Saved entries

___

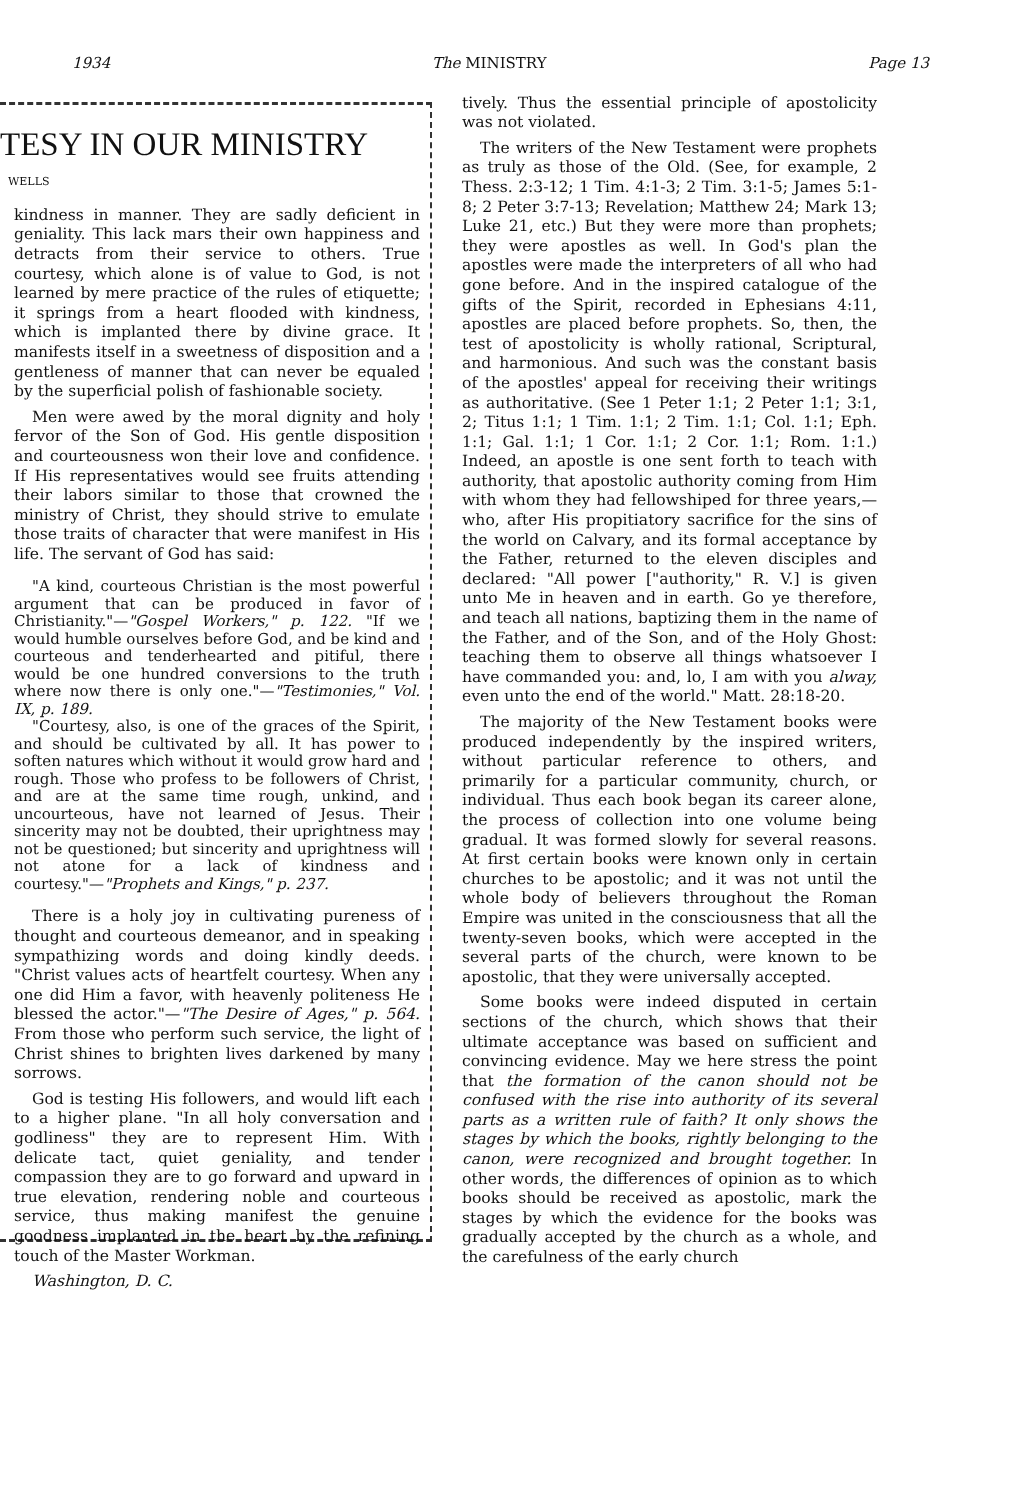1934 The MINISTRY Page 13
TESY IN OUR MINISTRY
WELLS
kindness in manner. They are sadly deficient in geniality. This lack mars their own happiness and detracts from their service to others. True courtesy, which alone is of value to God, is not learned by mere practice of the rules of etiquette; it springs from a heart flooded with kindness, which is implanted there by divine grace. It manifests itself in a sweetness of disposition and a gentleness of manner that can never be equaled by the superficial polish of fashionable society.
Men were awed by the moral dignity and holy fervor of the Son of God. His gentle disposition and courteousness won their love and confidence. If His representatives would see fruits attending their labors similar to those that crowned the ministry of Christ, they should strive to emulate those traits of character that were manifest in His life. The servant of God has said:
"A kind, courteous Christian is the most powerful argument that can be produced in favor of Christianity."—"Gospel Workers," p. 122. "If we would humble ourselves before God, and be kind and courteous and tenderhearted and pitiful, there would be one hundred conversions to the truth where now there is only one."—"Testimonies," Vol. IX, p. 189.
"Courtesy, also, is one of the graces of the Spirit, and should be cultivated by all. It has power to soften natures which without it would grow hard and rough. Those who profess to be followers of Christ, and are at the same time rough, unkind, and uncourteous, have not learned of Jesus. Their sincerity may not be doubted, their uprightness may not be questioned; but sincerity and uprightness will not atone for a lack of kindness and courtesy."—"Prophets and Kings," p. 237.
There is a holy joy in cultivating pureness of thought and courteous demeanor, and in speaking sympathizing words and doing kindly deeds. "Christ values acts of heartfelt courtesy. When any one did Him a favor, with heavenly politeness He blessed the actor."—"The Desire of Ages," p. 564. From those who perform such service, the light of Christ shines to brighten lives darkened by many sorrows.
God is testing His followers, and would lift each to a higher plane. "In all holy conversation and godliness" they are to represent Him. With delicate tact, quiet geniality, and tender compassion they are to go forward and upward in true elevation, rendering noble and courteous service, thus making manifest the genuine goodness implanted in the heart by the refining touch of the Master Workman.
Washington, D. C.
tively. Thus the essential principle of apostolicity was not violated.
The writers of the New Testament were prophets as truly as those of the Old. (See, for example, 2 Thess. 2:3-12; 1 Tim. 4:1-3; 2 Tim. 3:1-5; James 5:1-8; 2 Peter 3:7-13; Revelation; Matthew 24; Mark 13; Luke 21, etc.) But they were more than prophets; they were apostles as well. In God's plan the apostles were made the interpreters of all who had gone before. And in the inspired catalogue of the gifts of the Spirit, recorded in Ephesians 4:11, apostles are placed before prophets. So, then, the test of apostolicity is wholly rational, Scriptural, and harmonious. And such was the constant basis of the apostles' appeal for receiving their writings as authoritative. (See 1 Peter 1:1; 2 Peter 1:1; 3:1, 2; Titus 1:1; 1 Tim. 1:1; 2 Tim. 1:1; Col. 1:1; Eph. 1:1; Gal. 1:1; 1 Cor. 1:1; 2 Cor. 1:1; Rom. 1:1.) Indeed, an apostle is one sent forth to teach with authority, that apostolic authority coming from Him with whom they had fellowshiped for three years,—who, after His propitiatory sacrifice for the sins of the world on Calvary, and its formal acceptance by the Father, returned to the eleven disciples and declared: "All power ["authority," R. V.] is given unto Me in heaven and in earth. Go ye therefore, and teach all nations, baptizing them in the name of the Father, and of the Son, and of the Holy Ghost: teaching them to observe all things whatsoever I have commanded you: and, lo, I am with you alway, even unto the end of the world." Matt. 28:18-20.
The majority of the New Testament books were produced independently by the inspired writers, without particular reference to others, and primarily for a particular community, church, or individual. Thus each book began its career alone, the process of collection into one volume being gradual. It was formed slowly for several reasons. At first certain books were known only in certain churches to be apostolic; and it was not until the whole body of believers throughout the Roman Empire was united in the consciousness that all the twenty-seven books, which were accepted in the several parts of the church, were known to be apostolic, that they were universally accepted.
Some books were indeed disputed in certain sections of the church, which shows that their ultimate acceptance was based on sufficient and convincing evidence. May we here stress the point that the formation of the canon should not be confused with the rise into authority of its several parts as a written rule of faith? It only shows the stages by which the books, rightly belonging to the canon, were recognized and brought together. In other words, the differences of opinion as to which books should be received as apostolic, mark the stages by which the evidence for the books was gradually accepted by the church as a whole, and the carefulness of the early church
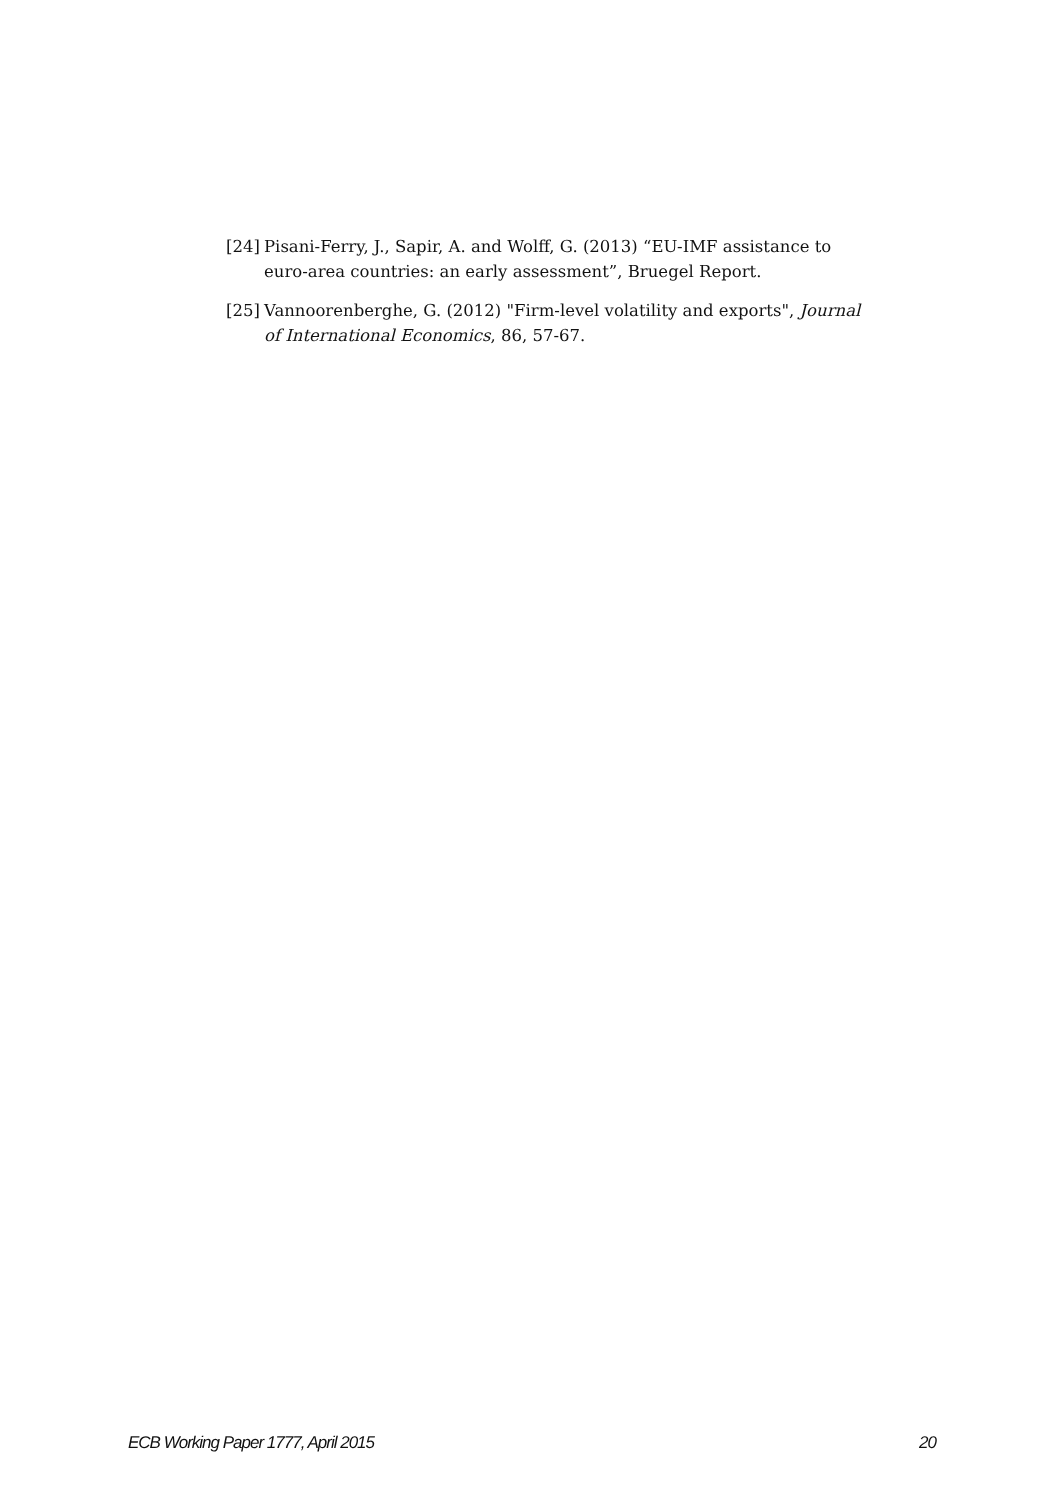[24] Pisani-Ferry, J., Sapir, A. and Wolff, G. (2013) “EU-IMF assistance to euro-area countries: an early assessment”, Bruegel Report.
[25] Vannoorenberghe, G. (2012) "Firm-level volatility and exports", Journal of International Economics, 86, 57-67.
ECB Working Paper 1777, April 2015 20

___

TASK STATEMENT: Report, for the data above, every line in which the string "lack" appears.

REPLY:
kindness in manner. They are sadly deficient in geniality. This lack mars their own happiness and detracts from their service to others. True courtesy, which alone is of value to God, is not learned by mere practice of the rules of etiquette; it springs from a heart flooded with kindness, which is implanted there by divine grace. It manifests itself in a sweetness of disposition and a gentleness of manner that can never be equaled by the superficial polish of fashionable society.
"Courtesy, also, is one of the graces of the Spirit, and should be cultivated by all. It has power to soften natures which without it would grow hard and rough. Those who profess to be followers of Christ, and are at the same time rough, unkind, and uncourteous, have not learned of Jesus. Their sincerity may not be doubted, their uprightness may not be questioned; but sincerity and uprightness will not atone for a lack of kindness and courtesy."—"Prophets and Kings," p. 237.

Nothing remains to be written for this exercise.